EXERCISE
The answer must be every line from the listing that holds the string "right".

PROVIDED DATA
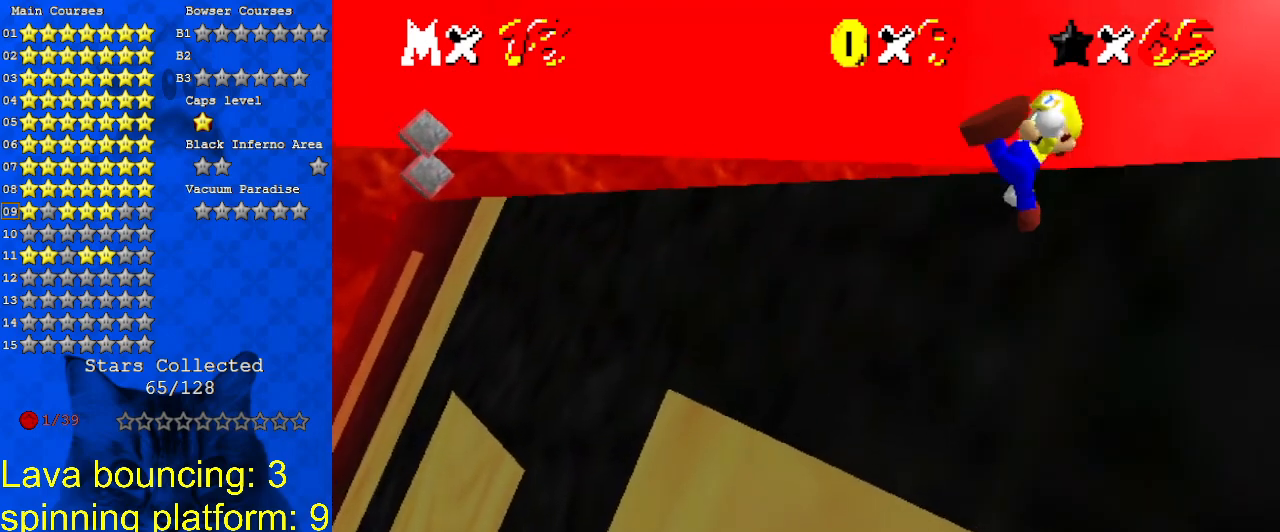
{"keys": ["up"], "events": [[67, "ctrl", "up"], [67, "shift", "up"]]}
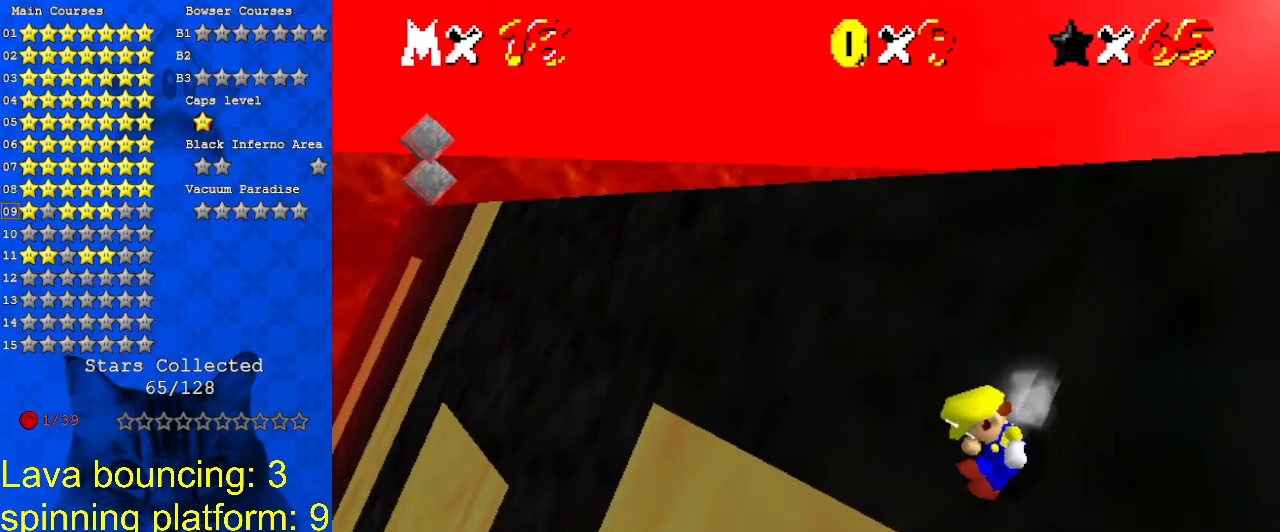
{"keys": ["right", "shift", "up"], "events": [[67, "shift", "down"], [167, "right", "down"]]}
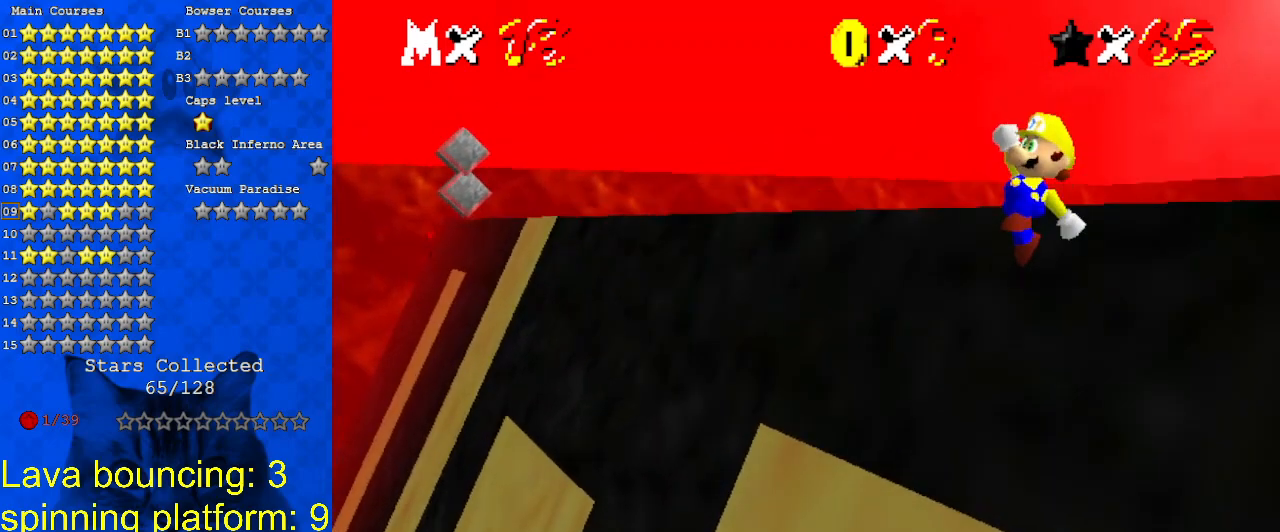
{"keys": ["ctrl", "shift", "up"], "events": [[333, "ctrl", "down"], [467, "right", "up"]]}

TASK OUTPUT
{"keys": ["right", "shift", "up"], "events": [[67, "shift", "down"], [167, "right", "down"]]}
{"keys": ["ctrl", "shift", "up"], "events": [[333, "ctrl", "down"], [467, "right", "up"]]}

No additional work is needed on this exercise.